* _TASK BRIEF_: Take the entries below and print, exactly, the stretch from the line containing "drinking cup [407,390,444,418]" through the line containing "- cup [249,396,353,530]", both included.

* _RECORDS SUPPLIED_:

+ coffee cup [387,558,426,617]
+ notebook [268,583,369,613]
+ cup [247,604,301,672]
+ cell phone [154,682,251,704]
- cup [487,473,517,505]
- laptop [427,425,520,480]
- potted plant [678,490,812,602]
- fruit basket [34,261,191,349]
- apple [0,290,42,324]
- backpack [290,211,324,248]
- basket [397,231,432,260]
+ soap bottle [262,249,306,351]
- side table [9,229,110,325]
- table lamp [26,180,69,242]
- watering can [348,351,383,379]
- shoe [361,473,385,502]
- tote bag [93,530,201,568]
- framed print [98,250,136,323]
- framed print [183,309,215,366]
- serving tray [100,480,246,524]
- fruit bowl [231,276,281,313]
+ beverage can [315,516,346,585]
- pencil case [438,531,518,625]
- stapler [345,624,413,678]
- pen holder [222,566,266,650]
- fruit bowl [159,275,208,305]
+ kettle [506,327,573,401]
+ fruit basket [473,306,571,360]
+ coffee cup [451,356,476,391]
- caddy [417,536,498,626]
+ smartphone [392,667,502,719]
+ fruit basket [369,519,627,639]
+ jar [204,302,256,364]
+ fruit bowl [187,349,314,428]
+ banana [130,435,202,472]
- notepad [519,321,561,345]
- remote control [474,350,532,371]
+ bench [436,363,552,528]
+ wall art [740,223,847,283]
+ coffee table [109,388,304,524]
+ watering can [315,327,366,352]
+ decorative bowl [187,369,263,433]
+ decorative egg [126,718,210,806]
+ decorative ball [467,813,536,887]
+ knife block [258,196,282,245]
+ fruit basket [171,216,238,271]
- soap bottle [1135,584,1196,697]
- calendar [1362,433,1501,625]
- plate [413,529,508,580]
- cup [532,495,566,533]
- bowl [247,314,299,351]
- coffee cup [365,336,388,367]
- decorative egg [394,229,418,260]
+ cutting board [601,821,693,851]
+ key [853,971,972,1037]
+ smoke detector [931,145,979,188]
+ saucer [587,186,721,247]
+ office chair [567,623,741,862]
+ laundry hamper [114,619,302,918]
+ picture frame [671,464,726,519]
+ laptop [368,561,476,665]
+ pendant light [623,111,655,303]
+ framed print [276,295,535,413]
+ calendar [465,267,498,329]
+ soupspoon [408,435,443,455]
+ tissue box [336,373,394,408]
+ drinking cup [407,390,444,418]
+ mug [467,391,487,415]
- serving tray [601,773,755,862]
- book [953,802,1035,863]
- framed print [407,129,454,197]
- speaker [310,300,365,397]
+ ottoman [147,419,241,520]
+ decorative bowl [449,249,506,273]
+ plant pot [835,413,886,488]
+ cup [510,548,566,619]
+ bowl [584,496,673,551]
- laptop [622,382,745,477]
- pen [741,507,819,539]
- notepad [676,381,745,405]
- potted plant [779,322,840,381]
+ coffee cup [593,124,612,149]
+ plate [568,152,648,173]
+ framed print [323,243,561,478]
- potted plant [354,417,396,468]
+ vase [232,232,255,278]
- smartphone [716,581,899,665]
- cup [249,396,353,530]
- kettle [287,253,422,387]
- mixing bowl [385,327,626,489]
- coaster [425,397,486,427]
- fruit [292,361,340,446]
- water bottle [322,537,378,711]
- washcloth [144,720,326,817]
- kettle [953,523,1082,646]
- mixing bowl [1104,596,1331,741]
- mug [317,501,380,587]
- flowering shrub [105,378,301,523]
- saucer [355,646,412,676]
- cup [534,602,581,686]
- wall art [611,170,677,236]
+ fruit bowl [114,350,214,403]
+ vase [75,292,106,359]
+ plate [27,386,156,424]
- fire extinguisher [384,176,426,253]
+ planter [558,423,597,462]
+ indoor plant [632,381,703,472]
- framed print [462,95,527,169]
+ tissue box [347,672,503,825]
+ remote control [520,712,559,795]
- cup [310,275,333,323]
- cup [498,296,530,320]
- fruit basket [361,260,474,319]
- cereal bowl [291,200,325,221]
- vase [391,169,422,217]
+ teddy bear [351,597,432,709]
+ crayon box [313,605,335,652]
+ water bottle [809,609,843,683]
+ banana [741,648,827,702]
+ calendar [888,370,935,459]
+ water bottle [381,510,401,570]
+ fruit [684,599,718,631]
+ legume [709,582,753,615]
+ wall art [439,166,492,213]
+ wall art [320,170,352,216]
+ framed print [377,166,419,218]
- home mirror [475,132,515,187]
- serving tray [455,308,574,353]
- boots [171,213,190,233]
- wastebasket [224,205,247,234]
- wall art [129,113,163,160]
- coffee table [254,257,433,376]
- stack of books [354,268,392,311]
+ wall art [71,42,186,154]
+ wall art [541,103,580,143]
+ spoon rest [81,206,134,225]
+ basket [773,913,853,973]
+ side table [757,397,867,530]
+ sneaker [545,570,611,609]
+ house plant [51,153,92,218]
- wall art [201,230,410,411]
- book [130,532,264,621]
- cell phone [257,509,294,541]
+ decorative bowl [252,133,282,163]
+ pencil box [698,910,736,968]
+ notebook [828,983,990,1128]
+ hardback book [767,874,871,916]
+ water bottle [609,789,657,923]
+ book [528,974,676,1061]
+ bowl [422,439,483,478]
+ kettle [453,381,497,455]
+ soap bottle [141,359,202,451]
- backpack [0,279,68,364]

* _TASK ANSWER_:
+ drinking cup [407,390,444,418]
+ mug [467,391,487,415]
- serving tray [601,773,755,862]
- book [953,802,1035,863]
- framed print [407,129,454,197]
- speaker [310,300,365,397]
+ ottoman [147,419,241,520]
+ decorative bowl [449,249,506,273]
+ plant pot [835,413,886,488]
+ cup [510,548,566,619]
+ bowl [584,496,673,551]
- laptop [622,382,745,477]
- pen [741,507,819,539]
- notepad [676,381,745,405]
- potted plant [779,322,840,381]
+ coffee cup [593,124,612,149]
+ plate [568,152,648,173]
+ framed print [323,243,561,478]
- potted plant [354,417,396,468]
+ vase [232,232,255,278]
- smartphone [716,581,899,665]
- cup [249,396,353,530]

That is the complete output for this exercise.